■ Problem description ■
From the entries below, return every line that includes the word "round".

(Collected data)
----
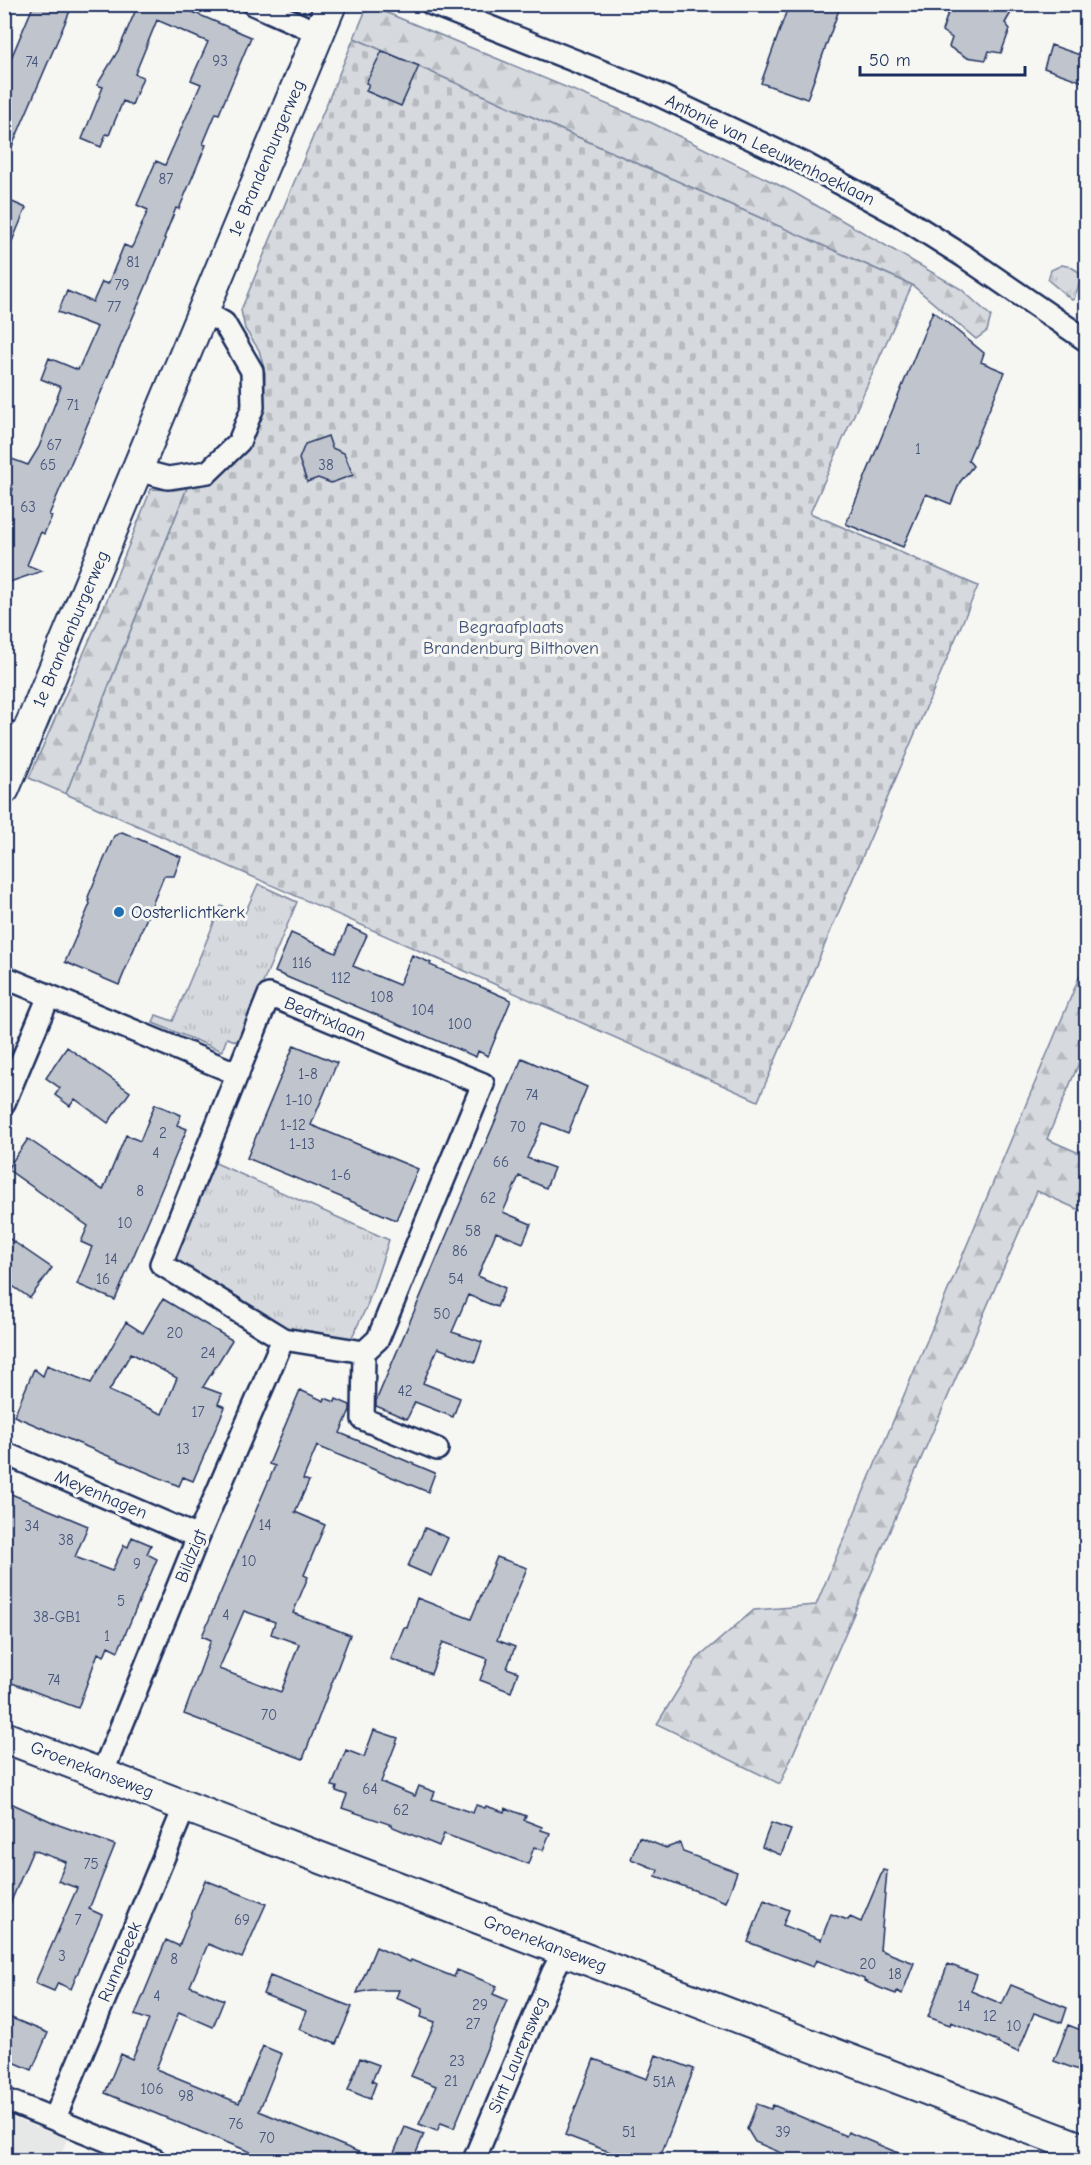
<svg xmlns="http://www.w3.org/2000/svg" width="1091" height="2165" font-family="'Comic Neue',sans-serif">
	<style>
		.built { fill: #e6e7e7 }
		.grass { fill: url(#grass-tufts); stroke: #78849e; stroke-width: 1.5 }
		.forest { fill: url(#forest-firs); stroke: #78849e; stroke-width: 1.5 }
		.cemetery { fill: url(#cemetery-stones); stroke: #78849e; stroke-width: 1.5 }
		.building { fill: #c0c4cd; stroke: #1b2f5e; stroke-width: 1.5; fill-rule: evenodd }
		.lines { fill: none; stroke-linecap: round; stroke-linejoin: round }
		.street-casing { stroke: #1b2f5e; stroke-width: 26 }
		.secondary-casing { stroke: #1b2f5e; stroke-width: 34 }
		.street { stroke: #f6f6f2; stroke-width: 21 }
		.secondary { stroke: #f6f6f2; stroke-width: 30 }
		.poi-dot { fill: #1f6fb2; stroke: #f6f6f2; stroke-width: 2 }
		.labels { text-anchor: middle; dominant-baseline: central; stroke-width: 6; stroke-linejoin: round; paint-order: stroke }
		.number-label { font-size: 15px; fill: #44547a }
		.street-label { font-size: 18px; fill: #1b2f5e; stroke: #f6f6f2 }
		.park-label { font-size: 18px; fill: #405177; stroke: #f6f6f2 }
		.poi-label { font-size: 18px; fill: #1b2f5e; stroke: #f6f6f2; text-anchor: start }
	</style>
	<defs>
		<pattern id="grass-tufts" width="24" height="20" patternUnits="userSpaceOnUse" patternTransform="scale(1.5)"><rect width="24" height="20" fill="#d6d9dd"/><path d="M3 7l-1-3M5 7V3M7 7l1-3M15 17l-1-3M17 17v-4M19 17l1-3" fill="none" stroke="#b7bbc0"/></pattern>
		<pattern id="forest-firs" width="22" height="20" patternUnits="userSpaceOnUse" patternTransform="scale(1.5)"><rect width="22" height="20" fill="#d6d9dd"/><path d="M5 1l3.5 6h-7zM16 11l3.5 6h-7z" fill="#b7bbc0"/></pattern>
		<pattern id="cemetery-stones" width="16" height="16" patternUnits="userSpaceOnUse" patternTransform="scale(1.5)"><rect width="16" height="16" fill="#d6d9dd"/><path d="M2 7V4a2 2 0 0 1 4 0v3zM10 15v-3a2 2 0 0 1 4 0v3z" fill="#b7bbc0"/></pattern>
	</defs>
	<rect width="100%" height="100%" fill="#f6f6f2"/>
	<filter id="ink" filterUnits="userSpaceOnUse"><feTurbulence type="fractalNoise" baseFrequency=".0167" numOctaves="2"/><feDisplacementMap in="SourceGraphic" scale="12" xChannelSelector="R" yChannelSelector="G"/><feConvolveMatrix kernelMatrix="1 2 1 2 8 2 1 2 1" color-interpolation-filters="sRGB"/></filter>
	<g filter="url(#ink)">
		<path class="built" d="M5,2115L67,2139L60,2157L70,2160H5Z"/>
		<path class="grass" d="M1062,265L1071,267L1079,272L1081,279L1074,299L1072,300L1048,280L1051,270Z
			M258,884L297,902L238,1042L227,1038L222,1051L153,1023L156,1015L173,1021L221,906L244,915Z
			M211,1161L389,1240L367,1306L351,1339L280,1333L169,1264Z"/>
		<path class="forest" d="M368,5L652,123L793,192L961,289L991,316L987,331L976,339L912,285L354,38Z
			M187,488L66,794L29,778L107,600L151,489L174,490Z
			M1086,961V1046L1047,1139L1086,1156V1213L1037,1191L780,1784L657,1724L697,1659L754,1610L816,1605Z"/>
		<path class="cemetery" d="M354,38L912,285L810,513L978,586L758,1101L66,794L187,488L196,486L214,476L255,429L264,403L265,373L259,350L245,329L241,310Z"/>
		<path class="building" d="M34,4H73L4,165V75Z
			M157,4H174L251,37L219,114L216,113L203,144L206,145L179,209L176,208L164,238L166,239L49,515L52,516L44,534L41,532L27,565L42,571L4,584V508L13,489L4,485V456L28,465L39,447L61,387L41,379L49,358L78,370L97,327L58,312L67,291L93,302L102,282L108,284L124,245L131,248L133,245L148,210L137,205L156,161L165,165L201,84L191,80L208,42L157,20L135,74L143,77L132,105L123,101L109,135L106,134L101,147L82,139L103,87L97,85L118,51L138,5L154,10Z
			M789,4H841L807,99L761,83Z
			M951,4H1016L1005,23L1010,29L1001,53L989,51L986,60L966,57L949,47L952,38L942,31Z
			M1051,45L1086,57V83L1044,68Z
			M382,51L419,66L401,106L366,91L369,84L366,83Z
			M10,201L26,208L5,258L4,215Z
			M933,311L984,353L981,362L1005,372L968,460L973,466L960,482L951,504L926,494L903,547L846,524Z
			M328,436L332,448L344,453L353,475L331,483L318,478L307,482L299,459L305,444Z
			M122,832L181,857L174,876H164L119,985L65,962L90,904L88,897L114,836Z
			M348,926L367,935L353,966L399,985L412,955L431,963L430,965L511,1000L488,1056L478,1051L476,1057L275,972L291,933L336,953Z
			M294,1045L337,1063L311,1125L418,1169L396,1220L247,1158Z
			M67,1047L130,1092L108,1123L75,1099L70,1106L55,1095L60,1088L46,1078Z
			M522,1058L587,1087L568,1133L543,1123L527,1158L554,1168L546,1188L519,1176L503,1212L531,1224L523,1243L496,1232L478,1276L505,1288L497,1307L468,1295L452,1332L482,1342L475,1362L438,1348L423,1383L460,1398L453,1417L415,1402L407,1419L376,1406V1401Z
			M155,1104L181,1115L177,1125L187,1129L115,1300L77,1284L92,1247L81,1242L88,1226L7,1169L28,1139L103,1190L126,1135L140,1141Z
			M4,1235L52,1268L30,1298L4,1280Z
			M163,1299L232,1340L203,1387L222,1394L218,1404L225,1407L193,1481L183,1477L179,1486L14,1416L34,1369L43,1376L47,1365L91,1383L126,1322L143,1333ZM131,1353L177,1378L162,1414L109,1391Z
			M300,1390L324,1401L325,1398L335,1402L336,1399L350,1405V1410L340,1433L435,1473L428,1492L317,1446L303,1479L309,1481L295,1512L325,1525L304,1575L308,1577L293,1613L350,1635L303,1759L184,1714L211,1640L202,1636L275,1466L269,1464ZM244,1611L275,1622L271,1634L299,1644L281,1692L219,1669Z
			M4,1491L88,1526L75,1557L112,1571L124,1545L128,1547L132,1537L151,1545L147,1554L157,1559L118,1651L108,1646L104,1656L98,1653L78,1708L4,1680Z
			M425,1528L448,1538L431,1576L408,1566Z
			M497,1557L527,1568L497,1640L515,1647L507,1668L518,1672L511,1692L480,1680L488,1659L443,1642L431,1674L391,1659L404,1627L407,1628L417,1598L471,1619Z
			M374,1730L398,1738L381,1782L415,1796L419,1786L435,1792L432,1799L473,1813L476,1805L485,1808L486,1806L504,1812L505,1808L526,1816L524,1820L542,1827L541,1830L550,1833L543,1850L534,1847L528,1864L444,1834L439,1846L393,1827L392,1825L342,1808L347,1795L336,1791L337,1787L332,1786L346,1750L364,1757Z
			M4,1800L59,1825L115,1845L89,1909L102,1915L71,1989L58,1983L54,1991L35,1983L77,1888L58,1881L66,1862L33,1850L4,1918V1855L11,1841H4Z
			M771,1823L791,1830L781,1855L762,1847Z
			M639,1837L666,1848L680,1843L683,1852L737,1872L726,1902L656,1876L658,1870L631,1859Z
			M883,1870L887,1871L880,1950L914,1963L902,1994L897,1991L896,1994L880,1988L864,1981V1979L816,1960L813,1967L748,1942L764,1900L789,1910L783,1925L821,1940L831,1914L848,1920L850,1917L861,1922Z
			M205,1880L266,1904L242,1958L208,1944L190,1986L224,2000L213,2027L179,2012L156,2069L239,2103L263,2046L282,2054L259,2111L378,2160H270L105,2093L121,2054L132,2059L149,2020L135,2015L166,1940L179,1946Z
			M376,1947L410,1962L411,1960L454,1977L457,1970L497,1986L493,1994L507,2000L454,2128L441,2123L437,2131L419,2124L436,2086L411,2076L435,2022L421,2017L423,2009L396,1998L399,1990H371L357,1993Z
			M948,1964L977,1975L971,1991L1002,2004L1011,1985L1067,2008L1062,2023L1034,2013L1018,2052L997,2043L998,2041L951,2022L950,2025L928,2017Z
			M270,1976L352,2007L336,2044L299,2029L306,2011L263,1994Z
			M4,2015L48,2033L32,2070L4,2058Z
			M1068,2025L1086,2032V2073L1054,2061Z
			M656,2055L694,2069L659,2160H631L565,2135L594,2059L647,2079Z
			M360,2058L379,2065L372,2081L376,2083L370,2099L348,2090Z
			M757,2104L771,2109L773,2105L846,2136L848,2132L915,2160H798L755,2142L747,2129Z
			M405,2127L424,2134L413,2160H391Z"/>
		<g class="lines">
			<g class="street-casing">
				<path id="street" d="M253,4L319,33
					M432,4L646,89L803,163L897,214L965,257L1086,340
					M137,470L168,478L208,472L239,442L253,407L252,371L224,323L203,311
					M4,731L25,739
					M4,977L238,1074
					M4,1103L49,996
					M364,1352L283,1339L161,1264L269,995L483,1084L378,1339L364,1352L363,1419L437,1449
					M4,1453L198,1537
					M102,1774L198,1537L283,1339
					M4,2099L155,2160
					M55,2118L185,1806
					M474,2160L553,1972L564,1951"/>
			</g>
			<g class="secondary-casing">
				<path id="secondary" d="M4,789L331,4
					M4,1737L1086,2150"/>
			</g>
			<use href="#street" class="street"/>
			<use href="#secondary" class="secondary"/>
		</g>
	</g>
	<circle class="poi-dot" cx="119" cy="912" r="6"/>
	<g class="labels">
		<g class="number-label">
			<text x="220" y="61">93</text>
			<text x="32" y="62">74</text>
			<text x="166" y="179">87</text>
			<text x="133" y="262">81</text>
			<text x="122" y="285">79</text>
			<text x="114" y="307">77</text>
			<text x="73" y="405">71</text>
			<text x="54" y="445">67</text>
			<text x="918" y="449">1</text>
			<text x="48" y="465">65</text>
			<text x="326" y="465">38</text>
			<text x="28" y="507">63</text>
			<text x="302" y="963">116</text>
			<text x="341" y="978">112</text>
			<text x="382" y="997">108</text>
			<text x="423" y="1010">104</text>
			<text x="460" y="1024">100</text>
			<text x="308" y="1074">1-8</text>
			<text x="532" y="1095">74</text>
			<text x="299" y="1100">1-10</text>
			<text x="293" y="1125">1-12</text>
			<text x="518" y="1127">70</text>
			<text x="163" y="1133">2</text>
			<text x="302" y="1144">1-13</text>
			<text x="156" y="1153">4</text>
			<text x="501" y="1162">66</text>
			<text x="341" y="1175">1-6</text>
			<text x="140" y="1191">8</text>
			<text x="488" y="1198">62</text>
			<text x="125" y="1223">10</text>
			<text x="473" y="1231">58</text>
			<text x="460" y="1251">86</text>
			<text x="111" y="1259">14</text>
			<text x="103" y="1279">16</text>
			<text x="456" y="1279">54</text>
			<text x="442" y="1314">50</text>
			<text x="175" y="1333">20</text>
			<text x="208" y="1353">24</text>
			<text x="405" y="1391">42</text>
			<text x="198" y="1412">17</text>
			<text x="183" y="1449">13</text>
			<text x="265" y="1525">14</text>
			<text x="32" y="1526">34</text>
			<text x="66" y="1540">38</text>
			<text x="249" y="1561">10</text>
			<text x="137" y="1564">9</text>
			<text x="121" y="1601">5</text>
			<text x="226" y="1615">4</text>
			<text x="57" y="1617">38-GB1</text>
			<text x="107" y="1636">1</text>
			<text x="54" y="1680">74</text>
			<text x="269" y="1715">70</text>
			<text x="370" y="1789">64</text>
			<text x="401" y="1810">62</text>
			<text x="91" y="1864">75</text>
			<text x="78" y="1920">7</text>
			<text x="242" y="1920">69</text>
			<text x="62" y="1956">3</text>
			<text x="174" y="1959">8</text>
			<text x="868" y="1964">20</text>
			<text x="895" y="1974">18</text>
			<text x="157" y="1996">4</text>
			<text x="480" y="2005">29</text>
			<text x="964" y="2006">14</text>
			<text x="990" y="2016">12</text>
			<text x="473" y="2024">27</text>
			<text x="1014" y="2026">10</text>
			<text x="457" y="2061">23</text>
			<text x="451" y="2081">21</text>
			<text x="664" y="2082">51A</text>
			<text x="152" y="2089">106</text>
			<text x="186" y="2096">98</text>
			<text x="236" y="2124">76</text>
			<text x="629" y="2132">51</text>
			<text x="783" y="2132">39</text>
			<text x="267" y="2138">70</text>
		</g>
		<g class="street-label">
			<text transform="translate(770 150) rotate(26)">Antonie van Leeuwenhoeklaan</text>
			<text transform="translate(267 158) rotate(-67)">1e Brandenburgerweg</text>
			<text transform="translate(71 629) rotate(-67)">1e Brandenburgerweg</text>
			<text transform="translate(325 1019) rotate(23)">Beatrixlaan</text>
			<text transform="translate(101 1495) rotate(23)">Meyenhagen</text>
			<text transform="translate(191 1556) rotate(-68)">Bildzigt</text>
			<text transform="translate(92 1770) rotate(21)">Groenekanseweg</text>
			<text transform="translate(545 1944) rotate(21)">Groenekanseweg</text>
			<text transform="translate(120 1962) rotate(-67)">Runnebeek</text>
			<text transform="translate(518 2055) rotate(-67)">Sint Laurensweg</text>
		</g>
		<g class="park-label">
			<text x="511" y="627">Begraafplaats<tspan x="511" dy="21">Brandenburg Bilthoven</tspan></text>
		</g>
		<g class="poi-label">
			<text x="131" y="912">Oosterlichtkerk</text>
		</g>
	</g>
	<rect width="1091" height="2165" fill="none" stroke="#f6f6f2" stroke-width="24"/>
	<rect x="12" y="12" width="1067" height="2141" fill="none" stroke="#1b2f5e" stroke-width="2" filter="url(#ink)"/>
	<path d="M860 66v9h165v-9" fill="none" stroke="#1b2f5e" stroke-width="3"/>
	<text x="869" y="66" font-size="18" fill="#1b2f5e" stroke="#f6f6f2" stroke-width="4.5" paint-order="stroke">50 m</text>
</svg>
----
■ Answer to the exercise ■
		.lines { fill: none; stroke-linecap: round; stroke-linejoin: round }
		.labels { text-anchor: middle; dominant-baseline: central; stroke-width: 6; stroke-linejoin: round; paint-order: stroke }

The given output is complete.